- [Records shown]
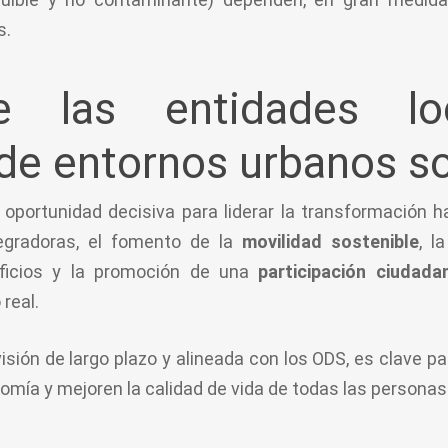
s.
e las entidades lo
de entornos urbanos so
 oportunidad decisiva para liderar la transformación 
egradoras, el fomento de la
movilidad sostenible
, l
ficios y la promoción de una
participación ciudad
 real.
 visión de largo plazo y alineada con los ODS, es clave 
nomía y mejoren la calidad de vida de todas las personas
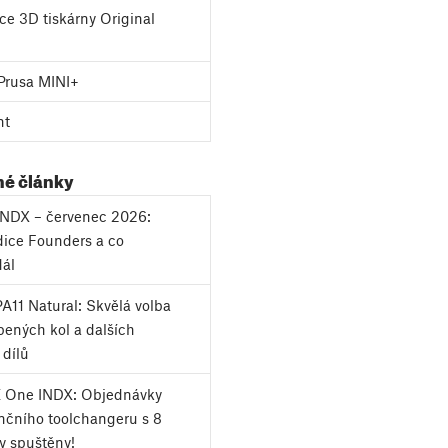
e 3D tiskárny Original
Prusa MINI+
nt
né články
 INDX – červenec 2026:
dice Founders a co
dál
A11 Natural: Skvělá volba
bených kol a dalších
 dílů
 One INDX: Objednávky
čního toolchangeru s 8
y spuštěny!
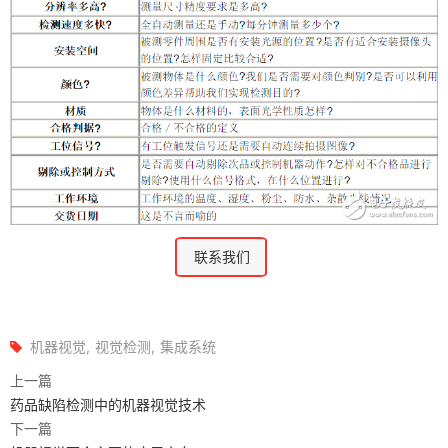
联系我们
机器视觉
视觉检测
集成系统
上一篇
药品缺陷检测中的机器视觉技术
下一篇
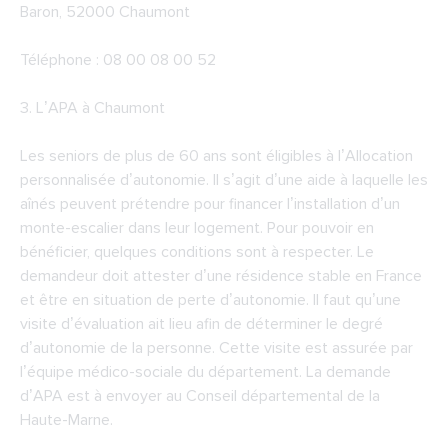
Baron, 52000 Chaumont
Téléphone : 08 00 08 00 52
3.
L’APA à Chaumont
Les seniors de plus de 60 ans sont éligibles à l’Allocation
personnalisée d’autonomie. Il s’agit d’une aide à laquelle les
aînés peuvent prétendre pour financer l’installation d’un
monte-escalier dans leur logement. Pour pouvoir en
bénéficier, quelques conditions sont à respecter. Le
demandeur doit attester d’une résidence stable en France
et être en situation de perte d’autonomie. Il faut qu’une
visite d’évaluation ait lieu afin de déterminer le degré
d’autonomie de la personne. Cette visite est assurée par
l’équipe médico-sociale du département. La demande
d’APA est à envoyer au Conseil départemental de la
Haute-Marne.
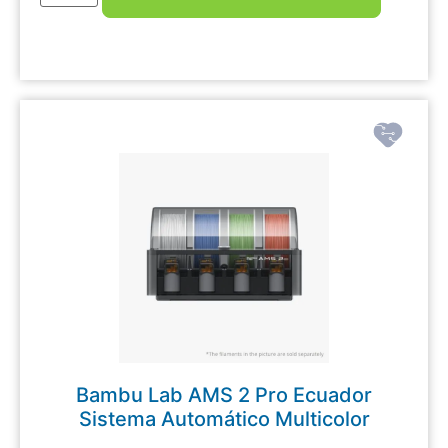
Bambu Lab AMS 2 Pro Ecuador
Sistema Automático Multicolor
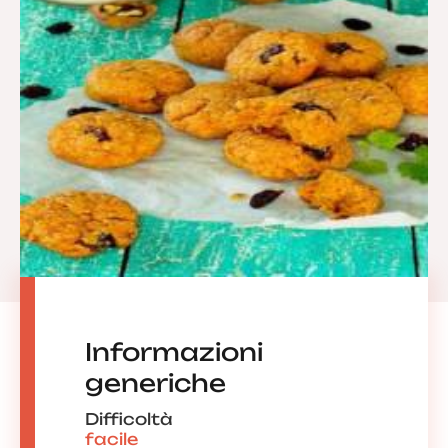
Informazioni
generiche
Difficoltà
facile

- [Task to carry out] Copy out, unchanged, the stretch of the material from the line containing "Baron, 52000 Chaumont" through the line containing "bénéficier, quelques conditions".

- [Response to this task]
Baron, 52000 Chaumont
Téléphone : 08 00 08 00 52
3.
L’APA à Chaumont
Les seniors de plus de 60 ans sont éligibles à l’Allocation
personnalisée d’autonomie. Il s’agit d’une aide à laquelle les
aînés peuvent prétendre pour financer l’installation d’un
monte-escalier dans leur logement. Pour pouvoir en
bénéficier, quelques conditions sont à respecter. Le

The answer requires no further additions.